▼

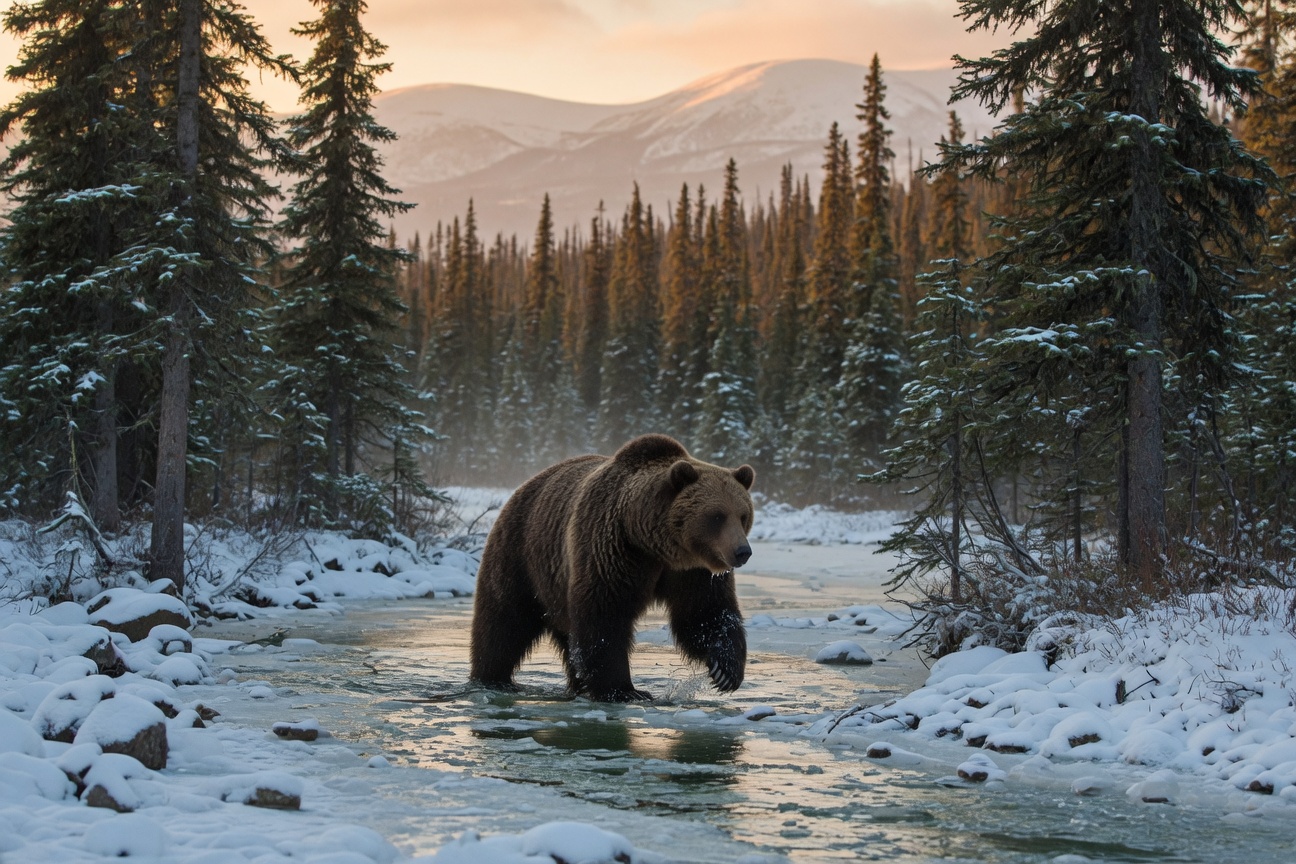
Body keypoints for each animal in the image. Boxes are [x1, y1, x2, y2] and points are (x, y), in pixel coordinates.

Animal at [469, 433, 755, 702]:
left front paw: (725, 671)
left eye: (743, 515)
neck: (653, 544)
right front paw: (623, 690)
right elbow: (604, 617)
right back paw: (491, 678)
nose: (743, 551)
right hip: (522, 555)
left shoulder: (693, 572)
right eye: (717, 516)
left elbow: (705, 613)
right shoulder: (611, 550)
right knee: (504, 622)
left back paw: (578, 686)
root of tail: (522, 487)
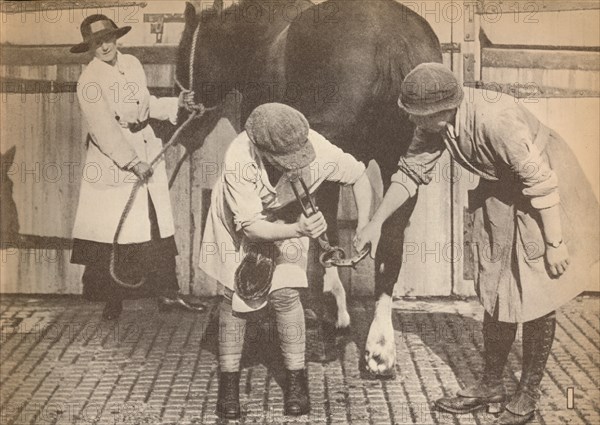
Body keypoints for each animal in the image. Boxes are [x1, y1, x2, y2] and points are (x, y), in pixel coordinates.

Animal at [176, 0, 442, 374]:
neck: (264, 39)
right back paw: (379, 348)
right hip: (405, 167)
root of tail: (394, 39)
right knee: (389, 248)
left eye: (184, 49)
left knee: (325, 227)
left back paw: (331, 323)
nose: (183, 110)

▲

WORK REQUEST — Repeat only the lines starting at the one that contains "right back paw: (379, 348)" and ending at the last line above, exactly as written.

SOLUTION TO THE EXERCISE —
right back paw: (379, 348)
right hip: (405, 167)
root of tail: (394, 39)
right knee: (389, 248)
left eye: (184, 49)
left knee: (325, 227)
left back paw: (331, 323)
nose: (183, 110)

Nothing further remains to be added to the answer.